## [Dataset]

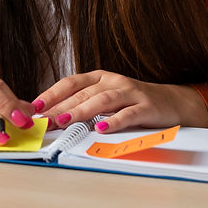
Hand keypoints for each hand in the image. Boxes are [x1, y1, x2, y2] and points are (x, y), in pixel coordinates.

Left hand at [32, 70, 207, 132]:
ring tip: (66, 121)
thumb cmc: (133, 102)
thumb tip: (53, 117)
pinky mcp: (146, 107)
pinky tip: (102, 129)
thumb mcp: (106, 99)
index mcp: (99, 78)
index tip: (35, 107)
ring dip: (81, 111)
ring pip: (102, 100)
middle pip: (82, 94)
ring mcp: (130, 92)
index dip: (51, 94)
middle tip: (44, 120)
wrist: (172, 102)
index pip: (70, 83)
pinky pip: (128, 114)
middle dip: (61, 107)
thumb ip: (83, 104)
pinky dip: (114, 121)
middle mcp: (112, 81)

## [Assignment]
Each line above is to be copied verbatim. Drop any image from the copy.

## [Exercise result]
Hand keypoints for each hand in the image. Boxes are [x1, y1, x2, y2] and points are (x, y), in pixel coordinates.

Left hand at [32, 70, 207, 132]:
ring tip: (66, 121)
thumb cmc: (133, 102)
thumb tip: (53, 117)
pinky mcp: (146, 107)
pinky tip: (102, 129)
thumb mcp: (106, 99)
index mcp: (99, 78)
index tip: (35, 107)
ring dip: (81, 111)
ring pip: (102, 100)
middle pip: (82, 94)
ring mcp: (130, 92)
index dip: (51, 94)
middle tip: (44, 120)
wrist: (172, 102)
index pip: (70, 83)
pinky pip: (128, 114)
middle dip: (61, 107)
thumb ip: (83, 104)
pinky dip: (114, 121)
middle mcp: (112, 81)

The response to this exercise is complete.